» Directions for this task:
Although the records contain pictures, the copy must not; reproduce everything else in them exactly.

» Working data:
------------------------------------------------
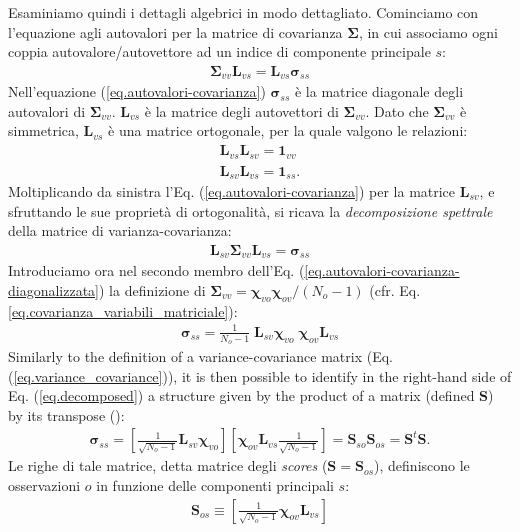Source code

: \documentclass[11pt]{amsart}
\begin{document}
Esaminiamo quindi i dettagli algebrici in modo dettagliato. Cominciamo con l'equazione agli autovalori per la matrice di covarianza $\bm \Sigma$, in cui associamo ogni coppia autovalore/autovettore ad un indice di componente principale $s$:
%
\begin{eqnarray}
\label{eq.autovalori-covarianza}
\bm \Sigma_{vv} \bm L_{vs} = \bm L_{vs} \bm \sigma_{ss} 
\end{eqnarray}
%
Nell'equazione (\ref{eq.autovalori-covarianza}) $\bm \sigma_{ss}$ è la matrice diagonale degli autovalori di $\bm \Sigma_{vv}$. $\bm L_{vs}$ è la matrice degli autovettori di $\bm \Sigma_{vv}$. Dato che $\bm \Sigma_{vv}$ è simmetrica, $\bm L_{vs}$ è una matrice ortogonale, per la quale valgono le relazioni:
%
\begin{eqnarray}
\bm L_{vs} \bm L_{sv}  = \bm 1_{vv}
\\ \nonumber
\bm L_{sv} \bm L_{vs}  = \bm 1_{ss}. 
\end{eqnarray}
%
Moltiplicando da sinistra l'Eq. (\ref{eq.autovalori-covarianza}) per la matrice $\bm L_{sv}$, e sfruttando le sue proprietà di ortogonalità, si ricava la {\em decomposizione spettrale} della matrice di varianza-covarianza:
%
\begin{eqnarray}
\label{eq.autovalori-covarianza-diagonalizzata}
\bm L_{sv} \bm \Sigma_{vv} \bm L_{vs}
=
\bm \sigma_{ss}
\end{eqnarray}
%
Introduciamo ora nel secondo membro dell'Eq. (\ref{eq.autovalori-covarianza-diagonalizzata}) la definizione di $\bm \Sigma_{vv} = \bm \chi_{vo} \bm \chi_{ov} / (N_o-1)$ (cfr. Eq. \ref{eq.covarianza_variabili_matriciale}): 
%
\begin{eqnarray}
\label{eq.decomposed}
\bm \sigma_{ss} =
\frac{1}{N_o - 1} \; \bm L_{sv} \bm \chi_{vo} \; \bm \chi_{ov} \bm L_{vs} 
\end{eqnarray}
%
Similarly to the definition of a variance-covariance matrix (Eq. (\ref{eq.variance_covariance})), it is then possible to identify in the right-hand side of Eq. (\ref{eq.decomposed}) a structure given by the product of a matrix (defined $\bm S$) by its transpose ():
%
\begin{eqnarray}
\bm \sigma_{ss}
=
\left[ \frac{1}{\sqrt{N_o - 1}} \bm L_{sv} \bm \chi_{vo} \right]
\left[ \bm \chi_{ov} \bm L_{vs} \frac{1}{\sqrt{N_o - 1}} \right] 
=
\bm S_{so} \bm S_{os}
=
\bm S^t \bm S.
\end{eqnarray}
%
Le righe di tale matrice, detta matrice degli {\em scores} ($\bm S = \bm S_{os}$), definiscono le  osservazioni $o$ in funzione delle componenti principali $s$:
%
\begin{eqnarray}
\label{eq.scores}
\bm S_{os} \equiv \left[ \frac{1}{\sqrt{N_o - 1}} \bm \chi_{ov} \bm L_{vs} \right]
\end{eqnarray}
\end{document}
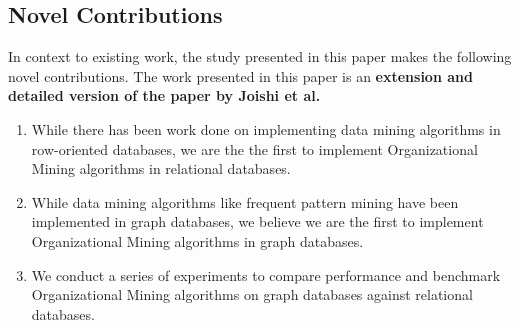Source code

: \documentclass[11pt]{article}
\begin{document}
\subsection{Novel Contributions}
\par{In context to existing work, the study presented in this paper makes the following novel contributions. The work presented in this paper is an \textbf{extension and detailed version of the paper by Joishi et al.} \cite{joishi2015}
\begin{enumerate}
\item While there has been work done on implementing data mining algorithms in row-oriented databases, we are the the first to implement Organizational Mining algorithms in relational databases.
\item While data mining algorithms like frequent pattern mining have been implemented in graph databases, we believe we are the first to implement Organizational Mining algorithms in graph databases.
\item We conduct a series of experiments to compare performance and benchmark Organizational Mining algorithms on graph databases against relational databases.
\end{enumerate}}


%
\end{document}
------------------------------------------------
» Exercise solution:
Source code

: \documentclass[11pt]{amsart}
\begin{document}
Esaminiamo quindi i dettagli algebrici in modo dettagliato. Cominciamo con l'equazione agli autovalori per la matrice di covarianza $\bm \Sigma$, in cui associamo ogni coppia autovalore/autovettore ad un indice di componente principale $s$:
%
\begin{eqnarray}
\label{eq.autovalori-covarianza}
\bm \Sigma_{vv} \bm L_{vs} = \bm L_{vs} \bm \sigma_{ss} 
\end{eqnarray}
%
Nell'equazione (\ref{eq.autovalori-covarianza}) $\bm \sigma_{ss}$ è la matrice diagonale degli autovalori di $\bm \Sigma_{vv}$. $\bm L_{vs}$ è la matrice degli autovettori di $\bm \Sigma_{vv}$. Dato che $\bm \Sigma_{vv}$ è simmetrica, $\bm L_{vs}$ è una matrice ortogonale, per la quale valgono le relazioni:
%
\begin{eqnarray}
\bm L_{vs} \bm L_{sv}  = \bm 1_{vv}
\\ \nonumber
\bm L_{sv} \bm L_{vs}  = \bm 1_{ss}. 
\end{eqnarray}
%
Moltiplicando da sinistra l'Eq. (\ref{eq.autovalori-covarianza}) per la matrice $\bm L_{sv}$, e sfruttando le sue proprietà di ortogonalità, si ricava la {\em decomposizione spettrale} della matrice di varianza-covarianza:
%
\begin{eqnarray}
\label{eq.autovalori-covarianza-diagonalizzata}
\bm L_{sv} \bm \Sigma_{vv} \bm L_{vs}
=
\bm \sigma_{ss}
\end{eqnarray}
%
Introduciamo ora nel secondo membro dell'Eq. (\ref{eq.autovalori-covarianza-diagonalizzata}) la definizione di $\bm \Sigma_{vv} = \bm \chi_{vo} \bm \chi_{ov} / (N_o-1)$ (cfr. Eq. \ref{eq.covarianza_variabili_matriciale}): 
%
\begin{eqnarray}
\label{eq.decomposed}
\bm \sigma_{ss} =
\frac{1}{N_o - 1} \; \bm L_{sv} \bm \chi_{vo} \; \bm \chi_{ov} \bm L_{vs} 
\end{eqnarray}
%
Similarly to the definition of a variance-covariance matrix (Eq. (\ref{eq.variance_covariance})), it is then possible to identify in the right-hand side of Eq. (\ref{eq.decomposed}) a structure given by the product of a matrix (defined $\bm S$) by its transpose ():
%
\begin{eqnarray}
\bm \sigma_{ss}
=
\left[ \frac{1}{\sqrt{N_o - 1}} \bm L_{sv} \bm \chi_{vo} \right]
\left[ \bm \chi_{ov} \bm L_{vs} \frac{1}{\sqrt{N_o - 1}} \right] 
=
\bm S_{so} \bm S_{os}
=
\bm S^t \bm S.
\end{eqnarray}
%
Le righe di tale matrice, detta matrice degli {\em scores} ($\bm S = \bm S_{os}$), definiscono le  osservazioni $o$ in funzione delle componenti principali $s$:
%
\begin{eqnarray}
\label{eq.scores}
\bm S_{os} \equiv \left[ \frac{1}{\sqrt{N_o - 1}} \bm \chi_{ov} \bm L_{vs} \right]
\end{eqnarray}
\end{document}
Source code

: \documentclass[11pt]{article}
\begin{document}
\subsection{Novel Contributions}
\par{In context to existing work, the study presented in this paper makes the following novel contributions. The work presented in this paper is an \textbf{extension and detailed version of the paper by Joishi et al.} \cite{joishi2015}
\begin{enumerate}
\item While there has been work done on implementing data mining algorithms in row-oriented databases, we are the the first to implement Organizational Mining algorithms in relational databases.
\item While data mining algorithms like frequent pattern mining have been implemented in graph databases, we believe we are the first to implement Organizational Mining algorithms in graph databases.
\item We conduct a series of experiments to compare performance and benchmark Organizational Mining algorithms on graph databases against relational databases.
\end{enumerate}}


%
\end{document}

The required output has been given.